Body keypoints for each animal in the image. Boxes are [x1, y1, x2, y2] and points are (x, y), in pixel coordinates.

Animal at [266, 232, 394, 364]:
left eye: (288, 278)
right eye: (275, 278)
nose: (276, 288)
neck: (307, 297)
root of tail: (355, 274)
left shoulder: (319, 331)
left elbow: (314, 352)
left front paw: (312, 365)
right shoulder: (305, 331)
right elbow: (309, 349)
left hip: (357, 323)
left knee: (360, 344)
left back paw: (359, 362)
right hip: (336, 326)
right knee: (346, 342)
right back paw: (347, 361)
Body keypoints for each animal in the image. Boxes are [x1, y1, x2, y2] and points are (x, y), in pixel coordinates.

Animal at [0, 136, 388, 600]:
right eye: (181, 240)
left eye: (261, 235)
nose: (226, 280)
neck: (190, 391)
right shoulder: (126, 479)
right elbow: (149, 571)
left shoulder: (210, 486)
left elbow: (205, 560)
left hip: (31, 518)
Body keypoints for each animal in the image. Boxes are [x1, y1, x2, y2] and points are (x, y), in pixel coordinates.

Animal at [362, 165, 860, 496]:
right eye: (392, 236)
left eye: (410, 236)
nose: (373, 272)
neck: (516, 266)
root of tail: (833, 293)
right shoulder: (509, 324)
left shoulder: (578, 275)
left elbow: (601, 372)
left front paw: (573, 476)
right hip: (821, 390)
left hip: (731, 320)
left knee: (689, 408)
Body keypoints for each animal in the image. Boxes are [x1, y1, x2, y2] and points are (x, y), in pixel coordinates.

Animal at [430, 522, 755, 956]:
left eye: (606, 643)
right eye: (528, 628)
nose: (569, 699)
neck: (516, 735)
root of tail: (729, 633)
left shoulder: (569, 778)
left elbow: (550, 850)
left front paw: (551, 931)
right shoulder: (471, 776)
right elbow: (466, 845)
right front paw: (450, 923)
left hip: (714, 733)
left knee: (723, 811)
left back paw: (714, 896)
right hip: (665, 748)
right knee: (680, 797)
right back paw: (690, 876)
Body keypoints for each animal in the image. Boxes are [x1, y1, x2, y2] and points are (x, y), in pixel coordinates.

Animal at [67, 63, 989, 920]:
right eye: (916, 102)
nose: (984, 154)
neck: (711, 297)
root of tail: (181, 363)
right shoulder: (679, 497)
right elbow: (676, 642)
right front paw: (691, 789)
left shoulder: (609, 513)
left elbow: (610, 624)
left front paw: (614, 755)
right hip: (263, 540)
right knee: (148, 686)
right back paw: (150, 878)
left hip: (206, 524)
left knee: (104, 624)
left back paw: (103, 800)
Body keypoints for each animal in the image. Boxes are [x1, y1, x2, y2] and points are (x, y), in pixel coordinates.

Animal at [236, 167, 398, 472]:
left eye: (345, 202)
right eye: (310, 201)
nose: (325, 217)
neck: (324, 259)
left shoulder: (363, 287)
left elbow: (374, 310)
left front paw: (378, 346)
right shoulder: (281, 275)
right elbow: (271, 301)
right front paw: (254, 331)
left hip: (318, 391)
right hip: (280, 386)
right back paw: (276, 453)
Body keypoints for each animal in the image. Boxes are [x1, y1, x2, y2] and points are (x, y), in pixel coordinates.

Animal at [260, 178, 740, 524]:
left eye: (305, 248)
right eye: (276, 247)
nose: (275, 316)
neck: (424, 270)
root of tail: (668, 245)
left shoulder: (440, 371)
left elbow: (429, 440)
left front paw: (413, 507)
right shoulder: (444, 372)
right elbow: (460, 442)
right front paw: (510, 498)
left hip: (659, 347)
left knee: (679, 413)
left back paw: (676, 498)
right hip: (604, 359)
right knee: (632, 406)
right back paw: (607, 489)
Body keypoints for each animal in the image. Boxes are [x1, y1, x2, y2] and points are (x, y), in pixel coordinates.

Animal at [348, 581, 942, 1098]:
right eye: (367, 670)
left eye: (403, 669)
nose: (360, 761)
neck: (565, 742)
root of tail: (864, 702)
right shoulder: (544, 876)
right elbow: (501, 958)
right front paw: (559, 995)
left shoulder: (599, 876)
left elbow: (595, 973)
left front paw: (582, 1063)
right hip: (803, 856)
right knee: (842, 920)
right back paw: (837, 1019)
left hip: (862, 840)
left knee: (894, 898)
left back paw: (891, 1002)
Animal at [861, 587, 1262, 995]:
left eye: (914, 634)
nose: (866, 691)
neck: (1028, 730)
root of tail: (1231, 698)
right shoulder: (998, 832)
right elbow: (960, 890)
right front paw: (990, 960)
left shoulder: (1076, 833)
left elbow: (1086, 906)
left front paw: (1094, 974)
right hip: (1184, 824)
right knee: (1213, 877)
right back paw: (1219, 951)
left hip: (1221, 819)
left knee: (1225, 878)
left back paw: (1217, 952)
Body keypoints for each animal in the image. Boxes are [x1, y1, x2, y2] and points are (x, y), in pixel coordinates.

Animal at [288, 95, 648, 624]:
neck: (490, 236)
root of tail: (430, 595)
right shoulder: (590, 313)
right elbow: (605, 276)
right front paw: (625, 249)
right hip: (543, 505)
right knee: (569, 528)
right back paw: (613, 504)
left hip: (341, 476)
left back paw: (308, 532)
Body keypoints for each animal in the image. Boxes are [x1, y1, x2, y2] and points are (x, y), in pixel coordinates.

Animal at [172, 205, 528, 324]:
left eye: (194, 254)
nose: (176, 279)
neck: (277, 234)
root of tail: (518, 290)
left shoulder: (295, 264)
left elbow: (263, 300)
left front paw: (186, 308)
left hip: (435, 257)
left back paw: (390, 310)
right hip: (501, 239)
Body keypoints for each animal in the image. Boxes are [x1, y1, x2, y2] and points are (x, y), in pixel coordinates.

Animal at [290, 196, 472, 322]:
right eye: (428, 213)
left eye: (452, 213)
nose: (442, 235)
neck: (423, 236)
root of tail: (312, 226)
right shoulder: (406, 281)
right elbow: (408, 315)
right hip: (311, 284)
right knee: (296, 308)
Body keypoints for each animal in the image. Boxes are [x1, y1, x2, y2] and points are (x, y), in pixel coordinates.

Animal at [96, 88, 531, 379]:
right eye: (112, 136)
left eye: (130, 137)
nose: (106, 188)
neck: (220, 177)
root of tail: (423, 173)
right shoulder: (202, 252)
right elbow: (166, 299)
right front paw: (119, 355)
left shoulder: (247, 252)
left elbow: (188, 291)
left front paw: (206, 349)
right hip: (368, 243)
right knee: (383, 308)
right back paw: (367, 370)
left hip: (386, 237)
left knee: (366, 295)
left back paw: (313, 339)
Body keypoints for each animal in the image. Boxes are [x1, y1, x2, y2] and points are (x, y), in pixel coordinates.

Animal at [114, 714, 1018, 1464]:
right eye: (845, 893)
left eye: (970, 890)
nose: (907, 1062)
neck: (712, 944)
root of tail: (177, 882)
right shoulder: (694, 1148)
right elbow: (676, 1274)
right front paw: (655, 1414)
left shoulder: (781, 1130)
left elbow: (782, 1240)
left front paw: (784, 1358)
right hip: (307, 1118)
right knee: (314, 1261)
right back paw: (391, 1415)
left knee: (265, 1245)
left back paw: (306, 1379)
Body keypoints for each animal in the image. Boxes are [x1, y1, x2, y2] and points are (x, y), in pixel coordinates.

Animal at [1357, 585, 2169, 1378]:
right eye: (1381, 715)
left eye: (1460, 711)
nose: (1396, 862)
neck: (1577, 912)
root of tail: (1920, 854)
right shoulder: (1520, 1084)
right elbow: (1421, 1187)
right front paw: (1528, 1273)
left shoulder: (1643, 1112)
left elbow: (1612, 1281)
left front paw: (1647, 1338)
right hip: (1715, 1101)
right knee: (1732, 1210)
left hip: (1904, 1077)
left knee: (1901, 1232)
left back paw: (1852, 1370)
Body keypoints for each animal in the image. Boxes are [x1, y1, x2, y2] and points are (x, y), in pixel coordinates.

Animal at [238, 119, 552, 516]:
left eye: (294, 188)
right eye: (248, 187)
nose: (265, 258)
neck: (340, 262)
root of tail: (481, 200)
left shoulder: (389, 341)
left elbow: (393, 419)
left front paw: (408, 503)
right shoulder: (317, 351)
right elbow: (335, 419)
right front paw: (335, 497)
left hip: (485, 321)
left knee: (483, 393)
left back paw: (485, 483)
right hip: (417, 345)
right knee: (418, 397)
- - -
» PROBLEM REQUIREMENTS: Look back at the entries above and repeat, unchanged, every line from the line holding "neck: (220, 177)" through the line holding "left eye: (294, 188)".

» OUTPUT OF THE TASK:
neck: (220, 177)
root of tail: (423, 173)
right shoulder: (202, 252)
right elbow: (166, 299)
right front paw: (119, 355)
left shoulder: (247, 252)
left elbow: (188, 291)
left front paw: (206, 349)
right hip: (368, 243)
right knee: (383, 308)
right back paw: (367, 370)
left hip: (386, 237)
left knee: (366, 295)
left back paw: (313, 339)
Body keypoints for each animal in the image. Boxes are [x1, y1, x2, y2] and points are (x, y), in pixel coordinates.

Animal at [114, 714, 1018, 1464]:
right eye: (845, 893)
left eye: (970, 890)
nose: (907, 1062)
neck: (712, 944)
root of tail: (177, 882)
right shoulder: (694, 1148)
right elbow: (676, 1274)
right front paw: (655, 1414)
left shoulder: (781, 1130)
left elbow: (782, 1240)
left front paw: (784, 1358)
right hip: (307, 1118)
right knee: (314, 1261)
right back paw: (391, 1415)
left knee: (265, 1245)
left back paw: (306, 1379)
Body keypoints for each animal in the image. Boxes are [x1, y1, x2, y2] and points are (x, y), in pixel coordinates.

Animal at [1357, 585, 2169, 1378]:
right eye: (1381, 715)
left eye: (1460, 711)
nose: (1396, 862)
neck: (1577, 912)
root of tail: (1920, 854)
right shoulder: (1520, 1084)
right elbow: (1421, 1187)
right front paw: (1528, 1273)
left shoulder: (1643, 1112)
left elbow: (1612, 1281)
left front paw: (1647, 1338)
right hip: (1715, 1101)
right knee: (1732, 1210)
left hip: (1904, 1077)
left knee: (1901, 1232)
left back paw: (1852, 1370)
Body keypoints for each animal in the image. Boxes are [x1, y1, x2, y2] and points are (x, y), in pixel coordinates.

Animal at [238, 119, 552, 516]:
left eye: (294, 188)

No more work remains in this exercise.